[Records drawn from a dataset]
== == ==
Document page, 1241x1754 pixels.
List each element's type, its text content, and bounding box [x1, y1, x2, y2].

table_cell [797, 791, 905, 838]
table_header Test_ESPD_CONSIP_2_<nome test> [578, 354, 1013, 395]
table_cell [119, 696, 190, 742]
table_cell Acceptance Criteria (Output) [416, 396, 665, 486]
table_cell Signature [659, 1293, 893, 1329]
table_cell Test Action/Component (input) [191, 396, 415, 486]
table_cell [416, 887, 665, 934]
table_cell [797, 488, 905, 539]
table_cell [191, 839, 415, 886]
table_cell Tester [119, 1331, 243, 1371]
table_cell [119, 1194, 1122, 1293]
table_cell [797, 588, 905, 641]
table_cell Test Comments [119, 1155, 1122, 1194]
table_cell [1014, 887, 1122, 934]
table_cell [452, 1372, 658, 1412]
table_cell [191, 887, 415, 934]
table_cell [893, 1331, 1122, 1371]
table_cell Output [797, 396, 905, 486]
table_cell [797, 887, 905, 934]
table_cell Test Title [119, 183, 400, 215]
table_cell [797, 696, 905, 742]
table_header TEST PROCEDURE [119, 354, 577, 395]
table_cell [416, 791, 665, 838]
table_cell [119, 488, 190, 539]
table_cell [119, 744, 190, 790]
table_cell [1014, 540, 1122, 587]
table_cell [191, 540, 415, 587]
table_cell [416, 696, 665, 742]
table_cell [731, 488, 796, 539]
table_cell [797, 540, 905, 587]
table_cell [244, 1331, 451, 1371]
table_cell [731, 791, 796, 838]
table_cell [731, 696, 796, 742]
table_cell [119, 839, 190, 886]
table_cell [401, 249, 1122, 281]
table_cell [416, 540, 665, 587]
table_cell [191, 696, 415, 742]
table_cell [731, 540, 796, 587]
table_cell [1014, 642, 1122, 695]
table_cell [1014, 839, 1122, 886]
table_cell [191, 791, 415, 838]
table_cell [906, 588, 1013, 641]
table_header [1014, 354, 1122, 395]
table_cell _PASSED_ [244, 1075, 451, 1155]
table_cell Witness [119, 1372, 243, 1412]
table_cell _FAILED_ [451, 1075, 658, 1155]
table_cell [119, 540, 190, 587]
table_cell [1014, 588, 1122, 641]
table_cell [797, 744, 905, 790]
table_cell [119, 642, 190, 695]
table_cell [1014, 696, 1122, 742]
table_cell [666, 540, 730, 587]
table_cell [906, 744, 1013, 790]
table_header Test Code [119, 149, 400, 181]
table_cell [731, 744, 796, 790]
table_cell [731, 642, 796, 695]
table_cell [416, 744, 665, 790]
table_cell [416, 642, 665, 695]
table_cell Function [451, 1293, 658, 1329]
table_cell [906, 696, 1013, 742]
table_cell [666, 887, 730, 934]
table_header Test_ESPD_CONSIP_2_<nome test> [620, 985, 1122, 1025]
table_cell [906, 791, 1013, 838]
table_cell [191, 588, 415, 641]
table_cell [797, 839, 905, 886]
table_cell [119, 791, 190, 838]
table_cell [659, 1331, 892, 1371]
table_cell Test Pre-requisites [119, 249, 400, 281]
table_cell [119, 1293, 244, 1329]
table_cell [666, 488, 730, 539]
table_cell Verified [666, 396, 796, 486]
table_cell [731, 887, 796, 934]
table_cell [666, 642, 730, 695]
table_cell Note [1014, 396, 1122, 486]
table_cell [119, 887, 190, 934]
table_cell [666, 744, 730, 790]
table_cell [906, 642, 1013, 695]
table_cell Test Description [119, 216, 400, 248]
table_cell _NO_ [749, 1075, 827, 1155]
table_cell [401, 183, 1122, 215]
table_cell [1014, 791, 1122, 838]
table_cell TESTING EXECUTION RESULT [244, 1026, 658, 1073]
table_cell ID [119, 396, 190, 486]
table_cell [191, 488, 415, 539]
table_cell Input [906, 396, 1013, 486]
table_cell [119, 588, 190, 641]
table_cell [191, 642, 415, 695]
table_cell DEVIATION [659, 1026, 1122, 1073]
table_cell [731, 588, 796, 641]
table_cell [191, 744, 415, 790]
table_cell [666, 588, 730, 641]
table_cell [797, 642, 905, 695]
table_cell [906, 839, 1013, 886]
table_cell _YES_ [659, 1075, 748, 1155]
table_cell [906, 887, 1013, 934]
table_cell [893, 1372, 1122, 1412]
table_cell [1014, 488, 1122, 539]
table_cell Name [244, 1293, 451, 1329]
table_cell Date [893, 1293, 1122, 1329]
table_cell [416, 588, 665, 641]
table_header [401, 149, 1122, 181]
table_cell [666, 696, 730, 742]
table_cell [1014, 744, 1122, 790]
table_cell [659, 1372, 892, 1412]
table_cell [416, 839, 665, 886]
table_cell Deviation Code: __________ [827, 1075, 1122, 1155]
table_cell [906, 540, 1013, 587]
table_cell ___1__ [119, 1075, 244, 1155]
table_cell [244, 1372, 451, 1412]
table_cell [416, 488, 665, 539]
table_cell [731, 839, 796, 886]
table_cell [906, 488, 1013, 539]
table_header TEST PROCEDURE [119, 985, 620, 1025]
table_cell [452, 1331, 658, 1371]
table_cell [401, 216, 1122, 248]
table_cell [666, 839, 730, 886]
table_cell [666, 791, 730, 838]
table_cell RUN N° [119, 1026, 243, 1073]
== == ==
* Requirement *
Copy each line containing the word "nome" from the data.

* Task result *
table_header Test_ESPD_CONSIP_2_<nome test> [578, 354, 1013, 395]
table_header Test_ESPD_CONSIP_2_<nome test> [620, 985, 1122, 1025]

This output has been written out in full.